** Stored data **

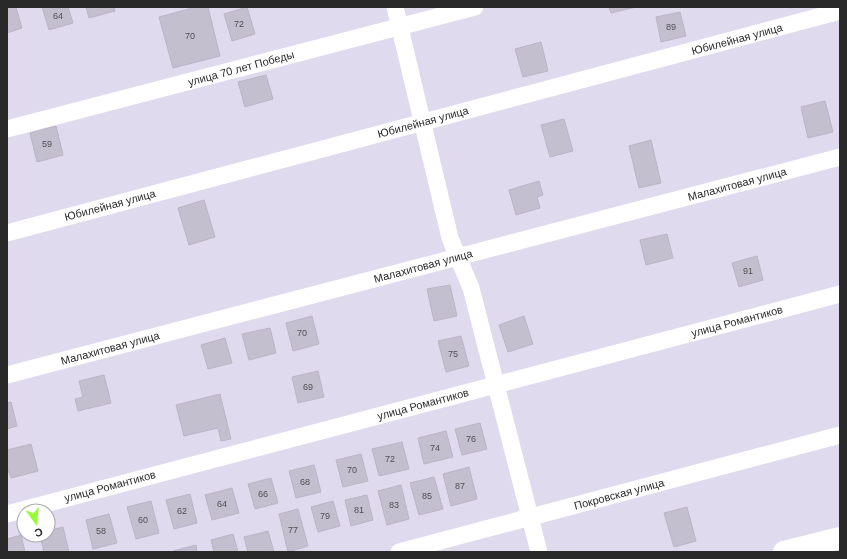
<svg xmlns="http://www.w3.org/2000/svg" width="847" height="559" viewBox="0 0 847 559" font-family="Arial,sans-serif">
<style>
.building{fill:#c4bfce;stroke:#bbb4c8}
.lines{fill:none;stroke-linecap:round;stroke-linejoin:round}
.street{stroke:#fff;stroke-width:17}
.secondary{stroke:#fff;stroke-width:22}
.labels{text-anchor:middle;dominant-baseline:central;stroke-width:3.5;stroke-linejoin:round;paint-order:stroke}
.number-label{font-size:9px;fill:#504e52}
.street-label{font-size:11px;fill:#292929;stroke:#fff}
</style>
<rect width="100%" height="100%" fill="#dfdaed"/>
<g class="building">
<path d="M7,7H16L22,28L7,33Z"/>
<path d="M42,7H53V9L68,7L73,23L49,30Z"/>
<path d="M86,7H114L115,11L89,18Z"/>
<path d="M196,7H208L220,56L173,68L159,17Z"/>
<path d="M247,7L255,34L232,41L224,14Z"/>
<path d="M609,7H636L611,13Z"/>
<path d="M680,12L686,36L661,42L656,17Z"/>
<path d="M541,42L548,71L523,77L515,49Z"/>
<path d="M266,75L273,99L245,107L238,82Z"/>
<path d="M825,101L833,132L808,138L801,107Z"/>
<path d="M564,119L573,151L550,157L541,125Z"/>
<path d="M56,126L63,155L37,162L30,133Z"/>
<path d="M651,140L661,183L639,188L629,146Z"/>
<path d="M539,181L543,195L537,197L540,208L516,215L509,190Z"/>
<path d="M204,200L215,237L189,245L178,208Z"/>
<path d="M667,234L673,258L646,265L640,240Z"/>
<path d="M757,256L763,280L739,287L732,263Z"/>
<path d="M450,285L457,316L434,321L427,289Z"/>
<path d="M312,316L319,344L293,351L286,323Z"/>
<path d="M524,316L533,344L508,352L499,325Z"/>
<path d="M270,328L276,353L249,360L242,334Z"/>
<path d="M461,336L469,366L446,372L438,341Z"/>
<path d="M225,338L232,363L208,369L201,345Z"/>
<path d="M318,371L324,397L298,403L292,377Z"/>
<path d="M104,375L111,403L78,411L75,399L83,397L79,381Z"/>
<path d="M220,394L231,439L221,441L218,428L184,436L176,405Z"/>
<path d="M11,402L17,426L7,429V403Z"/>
<path d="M480,423L487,449L462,455L455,429Z"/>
<path d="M446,431L453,457L424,464L418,438Z"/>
<path d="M402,442L409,469L379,476L372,449Z"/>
<path d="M31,444L38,471L11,478L7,467V450Z"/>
<path d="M361,454L368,481L343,487L336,460Z"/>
<path d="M314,465L321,492L296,498L289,471Z"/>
<path d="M469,467L477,499L451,506L443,474Z"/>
<path d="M434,477L443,509L419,515L410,483Z"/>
<path d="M271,478L278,503L255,509L248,484Z"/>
<path d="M401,485L409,519L387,525L378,491Z"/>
<path d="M232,488L239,513L212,520L205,495Z"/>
<path d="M190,494L197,523L174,529L166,500Z"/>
<path d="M367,495L373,520L351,526L345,500Z"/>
<path d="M151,501L159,533L136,539L127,507Z"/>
<path d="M333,501L340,526L318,532L311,507Z"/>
<path d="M687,507L696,541L674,547L664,513Z"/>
<path d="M298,509L308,546L288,552L279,514Z"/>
<path d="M109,514L117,543L93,549L86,520Z"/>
<path d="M63,527L69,552H44L40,535H48V531Z"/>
<path d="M268,531L274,552H248L244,537Z"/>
<path d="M233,534L238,552H214L211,540Z"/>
<path d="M21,535L25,552H7V539Z"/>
<path d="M196,545L197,552H174L173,551Z"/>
</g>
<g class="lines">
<g class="street">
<path d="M395,7L450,238L471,288L539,552"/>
<path d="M7,129L475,7"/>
<path d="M7,233L840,11"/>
<path d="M7,375L840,157"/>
<path d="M7,514L840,294"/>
<path d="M399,552L840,435"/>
</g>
<path class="secondary" d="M784,552L840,538"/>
</g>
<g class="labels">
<g class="number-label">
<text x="58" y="16">64</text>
<text x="239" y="24">72</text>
<text x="671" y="27">89</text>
<text x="190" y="36">70</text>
<text x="47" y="144">59</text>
<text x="748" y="271">91</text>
<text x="302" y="333">70</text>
<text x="453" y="354">75</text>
<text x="308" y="387">69</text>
<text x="471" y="439">76</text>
<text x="435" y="448">74</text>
<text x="390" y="459">72</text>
<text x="352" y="470">70</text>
<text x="305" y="482">68</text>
<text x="460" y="486">87</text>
<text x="263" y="494">66</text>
<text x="427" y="496">85</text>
<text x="222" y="504">64</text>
<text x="394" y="505">83</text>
<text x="359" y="510">81</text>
<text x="182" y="511">62</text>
<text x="325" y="516">79</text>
<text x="143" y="520">60</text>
<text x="293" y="530">77</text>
<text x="101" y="531">58</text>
</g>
<g class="street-label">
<text transform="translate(737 39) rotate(-15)">Юбилейная улица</text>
<text transform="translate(241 68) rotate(-15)">улица 70 лет Победы</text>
<text transform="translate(423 122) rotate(-15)">Юбилейная улица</text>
<text transform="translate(737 184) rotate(-15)">Малахитовая улица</text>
<text transform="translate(110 205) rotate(-15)">Юбилейная улица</text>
<text transform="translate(423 266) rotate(-15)">Малахитовая улица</text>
<text transform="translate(737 321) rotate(-15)">улица Романтиков</text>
<text transform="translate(110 348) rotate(-15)">Малахитовая улица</text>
<text transform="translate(423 404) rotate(-15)">улица Романтиков</text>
<text transform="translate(110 486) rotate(-15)">улица Романтиков</text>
<text transform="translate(619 494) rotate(-15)">Покровская улица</text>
</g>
</g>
<rect width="847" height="559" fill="none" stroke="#292929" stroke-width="16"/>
<g transform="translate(36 523) rotate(165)"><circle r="19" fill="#ffffff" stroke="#a9a9a9"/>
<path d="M0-3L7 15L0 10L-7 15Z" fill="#92ff35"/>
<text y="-6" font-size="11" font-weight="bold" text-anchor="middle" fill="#292929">С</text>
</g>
</svg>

** Assigned task **
Select every line of the records holding the string "lines".

** Answer to the problem **
.lines{fill:none;stroke-linecap:round;stroke-linejoin:round}
<g class="lines">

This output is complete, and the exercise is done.